Marwari (मारवाड़ी, IAST: Mārwāṛī; also rendered as Marwadi or Marvadi) is a Rajasthani language spoken in the Indian state of Rajasthan and Cholistan and Sindh regions of Pakistan.

What is the difference between Marwari and marwadi? ›

Marwari and Mewari People

Marwari is a synonymous term for the business community from the Marwar region, anyone belonging to the Marwar region will also be termed as Marwari irrespective of the fact that he belongs to the business community or not similarly person from Mewar is termed as Mewari.

How can I call my Marwari husband? ›

bhartār, bālam, dhaṇī are the top translations of "husband" into Marwari (India).
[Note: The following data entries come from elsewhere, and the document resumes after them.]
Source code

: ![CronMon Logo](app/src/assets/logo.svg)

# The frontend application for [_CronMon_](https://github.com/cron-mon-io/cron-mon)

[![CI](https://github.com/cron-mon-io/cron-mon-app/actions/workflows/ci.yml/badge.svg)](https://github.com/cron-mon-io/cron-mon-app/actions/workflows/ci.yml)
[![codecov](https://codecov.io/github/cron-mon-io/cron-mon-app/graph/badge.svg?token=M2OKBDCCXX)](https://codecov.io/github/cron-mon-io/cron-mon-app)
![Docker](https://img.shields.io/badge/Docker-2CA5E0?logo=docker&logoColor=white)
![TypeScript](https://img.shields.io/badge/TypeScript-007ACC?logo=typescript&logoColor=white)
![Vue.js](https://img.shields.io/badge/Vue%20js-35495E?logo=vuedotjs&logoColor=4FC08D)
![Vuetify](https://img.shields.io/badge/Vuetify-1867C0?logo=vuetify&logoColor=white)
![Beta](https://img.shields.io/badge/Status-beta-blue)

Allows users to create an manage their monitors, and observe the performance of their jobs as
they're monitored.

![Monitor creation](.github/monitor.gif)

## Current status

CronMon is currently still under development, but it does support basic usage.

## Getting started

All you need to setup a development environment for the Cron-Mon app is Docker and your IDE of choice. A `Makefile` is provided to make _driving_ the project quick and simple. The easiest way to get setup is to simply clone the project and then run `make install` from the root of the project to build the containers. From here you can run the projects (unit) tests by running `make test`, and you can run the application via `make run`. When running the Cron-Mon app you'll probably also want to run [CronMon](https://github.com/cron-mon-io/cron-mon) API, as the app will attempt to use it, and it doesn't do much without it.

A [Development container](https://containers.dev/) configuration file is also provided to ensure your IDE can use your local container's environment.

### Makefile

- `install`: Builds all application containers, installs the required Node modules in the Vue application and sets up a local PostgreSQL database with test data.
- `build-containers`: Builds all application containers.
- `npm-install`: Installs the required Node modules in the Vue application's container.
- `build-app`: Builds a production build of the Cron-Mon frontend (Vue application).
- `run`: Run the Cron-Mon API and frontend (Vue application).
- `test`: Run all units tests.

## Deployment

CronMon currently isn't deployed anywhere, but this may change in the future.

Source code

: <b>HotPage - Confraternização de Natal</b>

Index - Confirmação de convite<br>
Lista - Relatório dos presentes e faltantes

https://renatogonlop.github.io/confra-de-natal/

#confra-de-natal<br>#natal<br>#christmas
Do Marwaris eat non veg? ›

The term "marwari" implies that it is intended for Marwari merchants, who are strictly vegetarian and prefer relatively simple (which can be eaten daily) and inexpensive food. They are however popular among all vegetarians. The term "bhojanalaya" practically always implies simple and inexpensive vegetarian cuisine.

How does Marwari make money? ›

Marwari business families operate the majority of the long-standing companies in places like Kolkata and Mumbai. Any time you bring up clothing, jewellery, or furniture especially wholesale you'll find a number of Marwari businessmen and women participating in the market and reaping respectable financial rewards.